A BALLOON IN CACTUS
By Maggie Van Ostrand
Years ago when all I could afford were old jalopies, the family joke was I needed to marry an auto mechanic. Nowadays my ideal mate would come with a degree in engineering, carpentry and plumbing as something always seems to be going wrong around the house. Allong with these requirements, handsome would also be nice.
It’s called general maintenance and I’m sure my abode is no different than anyone else’s except, I have two left thumbs when it comes to such things. I have had a squeaky front door for weeks even though I have repeatedly oiled it with vaseline and hand cream. That should have taken care of the problem, don’t you think? The other day I tried to hang a picture and ended up with a five inch hole in the wall and the darned thing still looks crooked to me. The oven door is stuck and don’t even get me started on the bathroom sink that is stopped up most of the time.

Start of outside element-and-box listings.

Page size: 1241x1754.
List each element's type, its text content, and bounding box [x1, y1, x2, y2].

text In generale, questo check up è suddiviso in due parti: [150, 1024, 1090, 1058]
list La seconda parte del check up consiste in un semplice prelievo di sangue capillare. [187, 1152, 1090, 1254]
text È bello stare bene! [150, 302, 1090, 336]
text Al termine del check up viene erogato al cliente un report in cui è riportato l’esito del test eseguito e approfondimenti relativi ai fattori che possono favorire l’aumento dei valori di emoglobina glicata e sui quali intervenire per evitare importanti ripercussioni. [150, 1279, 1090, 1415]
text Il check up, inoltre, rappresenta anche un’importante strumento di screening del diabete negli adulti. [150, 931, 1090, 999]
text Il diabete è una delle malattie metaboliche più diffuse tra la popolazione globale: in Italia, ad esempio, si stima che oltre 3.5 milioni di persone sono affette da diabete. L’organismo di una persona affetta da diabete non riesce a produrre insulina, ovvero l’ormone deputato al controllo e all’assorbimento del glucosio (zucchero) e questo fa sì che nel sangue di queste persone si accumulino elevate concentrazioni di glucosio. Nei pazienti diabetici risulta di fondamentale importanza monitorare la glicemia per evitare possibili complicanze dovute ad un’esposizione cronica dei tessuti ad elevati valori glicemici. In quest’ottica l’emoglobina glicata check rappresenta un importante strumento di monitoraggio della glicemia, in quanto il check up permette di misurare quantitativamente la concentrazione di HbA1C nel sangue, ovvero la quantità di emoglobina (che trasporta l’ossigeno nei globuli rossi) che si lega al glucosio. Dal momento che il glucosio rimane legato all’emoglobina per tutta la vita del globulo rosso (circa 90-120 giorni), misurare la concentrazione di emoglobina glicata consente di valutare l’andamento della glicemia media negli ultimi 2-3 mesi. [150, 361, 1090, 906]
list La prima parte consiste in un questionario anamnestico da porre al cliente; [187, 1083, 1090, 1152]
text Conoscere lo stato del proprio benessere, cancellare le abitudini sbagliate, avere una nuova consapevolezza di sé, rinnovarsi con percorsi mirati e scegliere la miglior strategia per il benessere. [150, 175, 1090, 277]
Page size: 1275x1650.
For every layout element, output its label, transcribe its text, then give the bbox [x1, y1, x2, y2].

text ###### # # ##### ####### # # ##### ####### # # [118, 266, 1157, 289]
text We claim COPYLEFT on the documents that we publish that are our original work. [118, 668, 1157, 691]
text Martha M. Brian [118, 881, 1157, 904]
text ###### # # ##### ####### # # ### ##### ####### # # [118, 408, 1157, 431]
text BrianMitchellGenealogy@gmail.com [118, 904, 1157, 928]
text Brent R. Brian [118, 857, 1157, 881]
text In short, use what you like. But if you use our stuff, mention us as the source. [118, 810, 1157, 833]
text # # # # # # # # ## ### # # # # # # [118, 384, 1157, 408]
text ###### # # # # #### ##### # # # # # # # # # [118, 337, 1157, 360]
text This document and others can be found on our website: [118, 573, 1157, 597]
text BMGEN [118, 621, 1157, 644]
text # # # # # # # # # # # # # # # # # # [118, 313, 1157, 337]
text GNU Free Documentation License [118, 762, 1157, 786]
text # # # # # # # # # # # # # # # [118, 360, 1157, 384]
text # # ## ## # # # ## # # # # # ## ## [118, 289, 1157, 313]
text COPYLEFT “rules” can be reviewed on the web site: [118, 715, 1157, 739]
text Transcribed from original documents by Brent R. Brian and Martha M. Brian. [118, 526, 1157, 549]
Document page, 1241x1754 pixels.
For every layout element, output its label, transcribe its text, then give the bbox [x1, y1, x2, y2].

Just when I had given up all hope, my problem seemed to be solved. A new neighbor moved in next door. He seemed pleasant enough, could tell his right from his left and I even saw him working on his motorcycle the other day. I should have known this wasn’t going to work out. When I offered him a soda if he would tack down a piece of carpet the cat had pulled up, he asked if I had anything stronger. An hour later the vodka bottle was finished but the repairs never were.
I then decided to head down to my local hardware store. Surely there would be someone there who could give me some pointers on home repairs. Alas, the lad that was assigned to assist me looked to be about nineteen years old and treated me like his dear, old Grannie. “This is a hammer. Can you say hammer?” Back to square one.
A tried and true method my Mother taught me years ago works some of the time. When her washing machine would conk out she would walk away from it for about an hour. Lo and behold when she returned it had repaired itself. I have been trying this with my vacuum cleaner but three weeks later it still makes a grinding noise.
Most days I find the humor in my plight but on others I am tempted to stand on the corner with a sign that reads, “Wanted, Jack-of-all-trades” but with my luck my neighbor would apply. I have stopped asking all the men I meet if they are good with their hands as I seem to be giving the wrong impression.
Today is a new day, the sun is shining and I am filled with hope. Son #l is stopping by and I have my “honey-do” list at the ready. But first, I am told, we must meet up with a friend for lunch and then it’s on to WalMart for kitty litter and before I know it, the day is gone. We laugh, we visit and not a darned thing is done around the house. Oh well, there’s always next week.
And so my life goes, the peanut butter lid refuses to budge, a bulb is out in the living room and the ceiling is twelve feet high and the front door still taunts me. “Wanted – must have a very long ladder and a can of WD40 would be helpful. Semi-handsome would be nice.”